■ Exercise description
Repeat the data exactly, please; no pictures belong in the copy.

------------------------------------------------

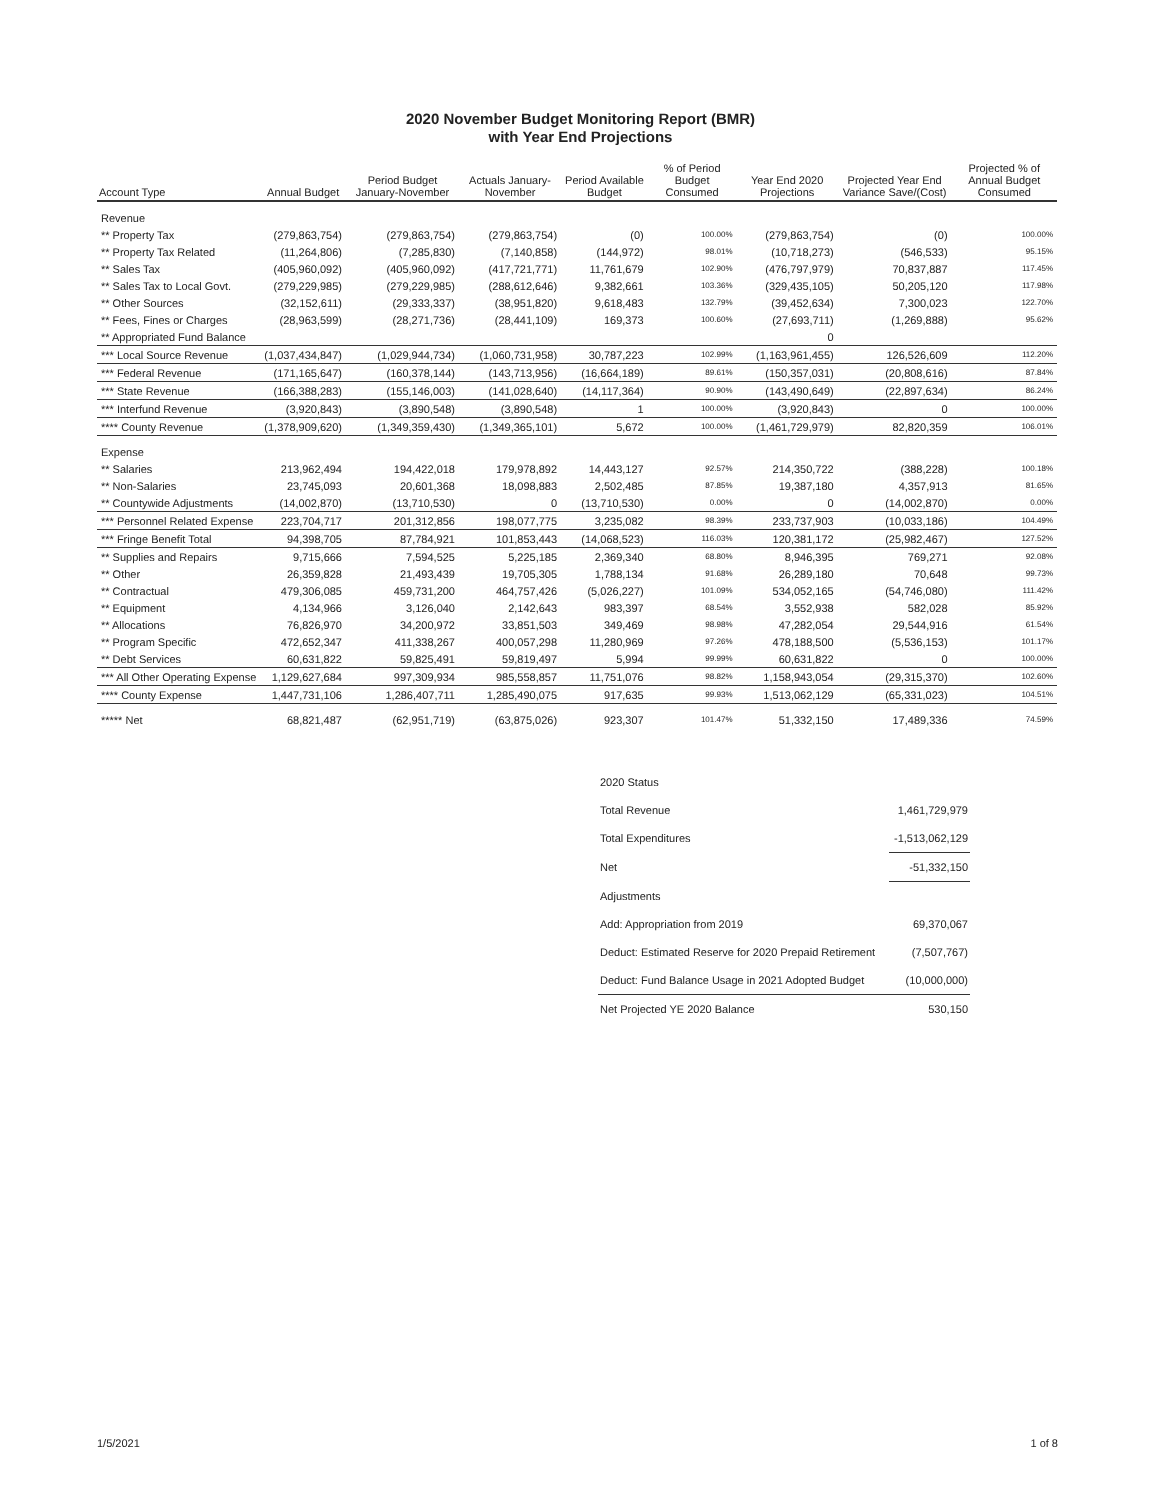2020 November Budget Monitoring Report (BMR)
with Year End Projections
| Account Type | Annual Budget | Period Budget January-November | Actuals January-November | Period Available Budget | % of Period Budget Consumed | Year End 2020 Projections | Projected Year End Variance Save/(Cost) | Projected % of Annual Budget Consumed |
| --- | --- | --- | --- | --- | --- | --- | --- | --- |
| Revenue | | | | | | | | |
| ** Property Tax | (279,863,754) | (279,863,754) | (279,863,754) | (0) | 100.00% | (279,863,754) | (0) | 100.00% |
| ** Property Tax Related | (11,264,806) | (7,285,830) | (7,140,858) | (144,972) | 98.01% | (10,718,273) | (546,533) | 95.15% |
| ** Sales Tax | (405,960,092) | (405,960,092) | (417,721,771) | 11,761,679 | 102.90% | (476,797,979) | 70,837,887 | 117.45% |
| ** Sales Tax to Local Govt. | (279,229,985) | (279,229,985) | (288,612,646) | 9,382,661 | 103.36% | (329,435,105) | 50,205,120 | 117.98% |
| ** Other Sources | (32,152,611) | (29,333,337) | (38,951,820) | 9,618,483 | 132.79% | (39,452,634) | 7,300,023 | 122.70% |
| ** Fees, Fines or Charges | (28,963,599) | (28,271,736) | (28,441,109) | 169,373 | 100.60% | (27,693,711) | (1,269,888) | 95.62% |
| ** Appropriated Fund Balance | | | | | | 0 | | |
| *** Local Source Revenue | (1,037,434,847) | (1,029,944,734) | (1,060,731,958) | 30,787,223 | 102.99% | (1,163,961,455) | 126,526,609 | 112.20% |
| *** Federal Revenue | (171,165,647) | (160,378,144) | (143,713,956) | (16,664,189) | 89.61% | (150,357,031) | (20,808,616) | 87.84% |
| *** State Revenue | (166,388,283) | (155,146,003) | (141,028,640) | (14,117,364) | 90.90% | (143,490,649) | (22,897,634) | 86.24% |
| *** Interfund Revenue | (3,920,843) | (3,890,548) | (3,890,548) | 1 | 100.00% | (3,920,843) | 0 | 100.00% |
| **** County Revenue | (1,378,909,620) | (1,349,359,430) | (1,349,365,101) | 5,672 | 100.00% | (1,461,729,979) | 82,820,359 | 106.01% |
| Expense | | | | | | | | |
| ** Salaries | 213,962,494 | 194,422,018 | 179,978,892 | 14,443,127 | 92.57% | 214,350,722 | (388,228) | 100.18% |
| ** Non-Salaries | 23,745,093 | 20,601,368 | 18,098,883 | 2,502,485 | 87.85% | 19,387,180 | 4,357,913 | 81.65% |
| ** Countywide Adjustments | (14,002,870) | (13,710,530) | 0 | (13,710,530) | 0.00% | 0 | (14,002,870) | 0.00% |
| *** Personnel Related Expense | 223,704,717 | 201,312,856 | 198,077,775 | 3,235,082 | 98.39% | 233,737,903 | (10,033,186) | 104.49% |
| *** Fringe Benefit Total | 94,398,705 | 87,784,921 | 101,853,443 | (14,068,523) | 116.03% | 120,381,172 | (25,982,467) | 127.52% |
| ** Supplies and Repairs | 9,715,666 | 7,594,525 | 5,225,185 | 2,369,340 | 68.80% | 8,946,395 | 769,271 | 92.08% |
| ** Other | 26,359,828 | 21,493,439 | 19,705,305 | 1,788,134 | 91.68% | 26,289,180 | 70,648 | 99.73% |
| ** Contractual | 479,306,085 | 459,731,200 | 464,757,426 | (5,026,227) | 101.09% | 534,052,165 | (54,746,080) | 111.42% |
| ** Equipment | 4,134,966 | 3,126,040 | 2,142,643 | 983,397 | 68.54% | 3,552,938 | 582,028 | 85.92% |
| ** Allocations | 76,826,970 | 34,200,972 | 33,851,503 | 349,469 | 98.98% | 47,282,054 | 29,544,916 | 61.54% |
| ** Program Specific | 472,652,347 | 411,338,267 | 400,057,298 | 11,280,969 | 97.26% | 478,188,500 | (5,536,153) | 101.17% |
| ** Debt Services | 60,631,822 | 59,825,491 | 59,819,497 | 5,994 | 99.99% | 60,631,822 | 0 | 100.00% |
| *** All Other Operating Expense | 1,129,627,684 | 997,309,934 | 985,558,857 | 11,751,076 | 98.82% | 1,158,943,054 | (29,315,370) | 102.60% |
| **** County Expense | 1,447,731,106 | 1,286,407,711 | 1,285,490,075 | 917,635 | 99.93% | 1,513,062,129 | (65,331,023) | 104.51% |
| ***** Net | 68,821,487 | (62,951,719) | (63,875,026) | 923,307 | 101.47% | 51,332,150 | 17,489,336 | 74.59% |
| 2020 Status | |
| Total Revenue | 1,461,729,979 |
| Total Expenditures | -1,513,062,129 |
| Net | -51,332,150 |
| Adjustments | |
| Add: Appropriation from 2019 | 69,370,067 |
| Deduct: Estimated Reserve for 2020 Prepaid Retirement | (7,507,767) |
| Deduct: Fund Balance Usage in 2021 Adopted Budget | (10,000,000) |
| Net Projected YE 2020 Balance | 530,150 |
1/5/2021 1 of 8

------------------------------------------------

■ Answer box
2020 November Budget Monitoring Report (BMR)
with Year End Projections
| Account Type | Annual Budget | Period Budget January-November | Actuals January-November | Period Available Budget | % of Period Budget Consumed | Year End 2020 Projections | Projected Year End Variance Save/(Cost) | Projected % of Annual Budget Consumed |
| --- | --- | --- | --- | --- | --- | --- | --- | --- |
| Revenue | | | | | | | | |
| ** Property Tax | (279,863,754) | (279,863,754) | (279,863,754) | (0) | 100.00% | (279,863,754) | (0) | 100.00% |
| ** Property Tax Related | (11,264,806) | (7,285,830) | (7,140,858) | (144,972) | 98.01% | (10,718,273) | (546,533) | 95.15% |
| ** Sales Tax | (405,960,092) | (405,960,092) | (417,721,771) | 11,761,679 | 102.90% | (476,797,979) | 70,837,887 | 117.45% |
| ** Sales Tax to Local Govt. | (279,229,985) | (279,229,985) | (288,612,646) | 9,382,661 | 103.36% | (329,435,105) | 50,205,120 | 117.98% |
| ** Other Sources | (32,152,611) | (29,333,337) | (38,951,820) | 9,618,483 | 132.79% | (39,452,634) | 7,300,023 | 122.70% |
| ** Fees, Fines or Charges | (28,963,599) | (28,271,736) | (28,441,109) | 169,373 | 100.60% | (27,693,711) | (1,269,888) | 95.62% |
| ** Appropriated Fund Balance | | | | | | 0 | | |
| *** Local Source Revenue | (1,037,434,847) | (1,029,944,734) | (1,060,731,958) | 30,787,223 | 102.99% | (1,163,961,455) | 126,526,609 | 112.20% |
| *** Federal Revenue | (171,165,647) | (160,378,144) | (143,713,956) | (16,664,189) | 89.61% | (150,357,031) | (20,808,616) | 87.84% |
| *** State Revenue | (166,388,283) | (155,146,003) | (141,028,640) | (14,117,364) | 90.90% | (143,490,649) | (22,897,634) | 86.24% |
| *** Interfund Revenue | (3,920,843) | (3,890,548) | (3,890,548) | 1 | 100.00% | (3,920,843) | 0 | 100.00% |
| **** County Revenue | (1,378,909,620) | (1,349,359,430) | (1,349,365,101) | 5,672 | 100.00% | (1,461,729,979) | 82,820,359 | 106.01% |
| Expense | | | | | | | | |
| ** Salaries | 213,962,494 | 194,422,018 | 179,978,892 | 14,443,127 | 92.57% | 214,350,722 | (388,228) | 100.18% |
| ** Non-Salaries | 23,745,093 | 20,601,368 | 18,098,883 | 2,502,485 | 87.85% | 19,387,180 | 4,357,913 | 81.65% |
| ** Countywide Adjustments | (14,002,870) | (13,710,530) | 0 | (13,710,530) | 0.00% | 0 | (14,002,870) | 0.00% |
| *** Personnel Related Expense | 223,704,717 | 201,312,856 | 198,077,775 | 3,235,082 | 98.39% | 233,737,903 | (10,033,186) | 104.49% |
| *** Fringe Benefit Total | 94,398,705 | 87,784,921 | 101,853,443 | (14,068,523) | 116.03% | 120,381,172 | (25,982,467) | 127.52% |
| ** Supplies and Repairs | 9,715,666 | 7,594,525 | 5,225,185 | 2,369,340 | 68.80% | 8,946,395 | 769,271 | 92.08% |
| ** Other | 26,359,828 | 21,493,439 | 19,705,305 | 1,788,134 | 91.68% | 26,289,180 | 70,648 | 99.73% |
| ** Contractual | 479,306,085 | 459,731,200 | 464,757,426 | (5,026,227) | 101.09% | 534,052,165 | (54,746,080) | 111.42% |
| ** Equipment | 4,134,966 | 3,126,040 | 2,142,643 | 983,397 | 68.54% | 3,552,938 | 582,028 | 85.92% |
| ** Allocations | 76,826,970 | 34,200,972 | 33,851,503 | 349,469 | 98.98% | 47,282,054 | 29,544,916 | 61.54% |
| ** Program Specific | 472,652,347 | 411,338,267 | 400,057,298 | 11,280,969 | 97.26% | 478,188,500 | (5,536,153) | 101.17% |
| ** Debt Services | 60,631,822 | 59,825,491 | 59,819,497 | 5,994 | 99.99% | 60,631,822 | 0 | 100.00% |
| *** All Other Operating Expense | 1,129,627,684 | 997,309,934 | 985,558,857 | 11,751,076 | 98.82% | 1,158,943,054 | (29,315,370) | 102.60% |
| **** County Expense | 1,447,731,106 | 1,286,407,711 | 1,285,490,075 | 917,635 | 99.93% | 1,513,062,129 | (65,331,023) | 104.51% |
| ***** Net | 68,821,487 | (62,951,719) | (63,875,026) | 923,307 | 101.47% | 51,332,150 | 17,489,336 | 74.59% |
| 2020 Status | |
| Total Revenue | 1,461,729,979 |
| Total Expenditures | -1,513,062,129 |
| Net | -51,332,150 |
| Adjustments | |
| Add: Appropriation from 2019 | 69,370,067 |
| Deduct: Estimated Reserve for 2020 Prepaid Retirement | (7,507,767) |
| Deduct: Fund Balance Usage in 2021 Adopted Budget | (10,000,000) |
| Net Projected YE 2020 Balance | 530,150 |
1/5/2021 1 of 8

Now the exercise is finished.